4. The learning device according to claim 1, wherein the processor is configured to execute the instructions to update the logistic regression weight in the extended objective function by a gradient descent method using a partial derivative of the logistic regression weight to optimize the logistic regression weight.

5. The learning device according to claim 1, wherein the processor is configured to execute the instructions to estimate a decision-making content from decision-making history data, and estimate bias parameters by inverse reinforcement learning to bring the estimated decision-making content close to the decision-making history data.

6. A learning method comprising:

causing a computer to accept input of an extended objective function, in which each term indicative of a score of each classification result in an objective function of classification analysis is multiplied by a bias parameter as a parameter indicative of a degree of bias of the score of each classification result concerned;

causing the computer to optimize a logistic regression weight in the extended objective function; and

causing the computer to estimate the bias parameter by inverse reinforcement learning using the extended objective function of logistic regression to which the optimized weight is set.

7. The learning method according to claim 6, wherein the computer accepts input of an extended objective function, in which a term to calculate a score based on a first classification result and a term to calculate a score based on a second classification result in an objective function of binary classification analysis as the extended objective function are multiplied by bias parameters, respectively.

8. A non-transitory computer readable information recording medium storing a learning program for causing a computer to execute:

input processing to accept input of an extended objective function, in which each term indicative of a score of each classification result in an objective function of classification analysis is multiplied by a bias parameter as a parameter indicative of a degree of bias of the score of each classification result concerned;

optimization processing to optimize a logistic regression weight in the extended objective function; and

estimation processing to estimate the bias parameter by inverse reinforcement learning using the extended objective function of logistic regression to which the optimized weight is set.

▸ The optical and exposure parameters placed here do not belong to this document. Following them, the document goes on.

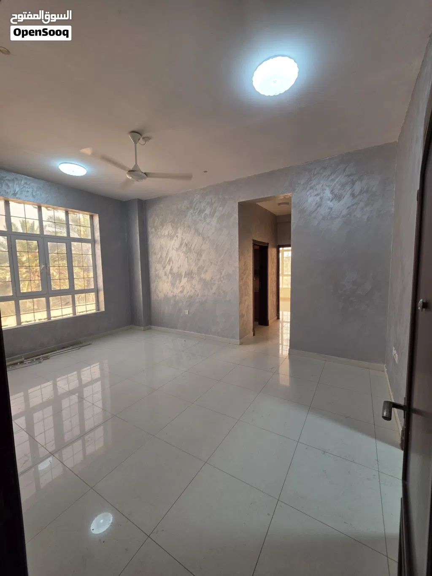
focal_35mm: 13
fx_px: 216
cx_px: 216
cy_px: 288
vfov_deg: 106.2
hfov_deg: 89.9
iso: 80
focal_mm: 2.2
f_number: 1.9
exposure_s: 1/100
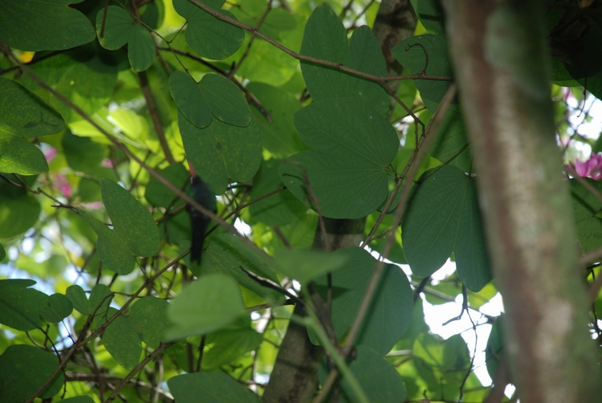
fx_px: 3390
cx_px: 301
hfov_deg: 10.1
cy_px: 202
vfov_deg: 6.8
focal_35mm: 202
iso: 200
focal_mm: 135
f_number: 5.6
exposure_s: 1/60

9. The non-transitory computer readable information recording medium according to claim 8, which stores a learning program for further causing the computer in the input processing to accept input of an extended objective function, in which a term to calculate a score based on a first classification result and a term to calculate a score based on a second classification result in an objective function of binary classification analysis as the extended objective function are multiplied by bias parameters, respectively.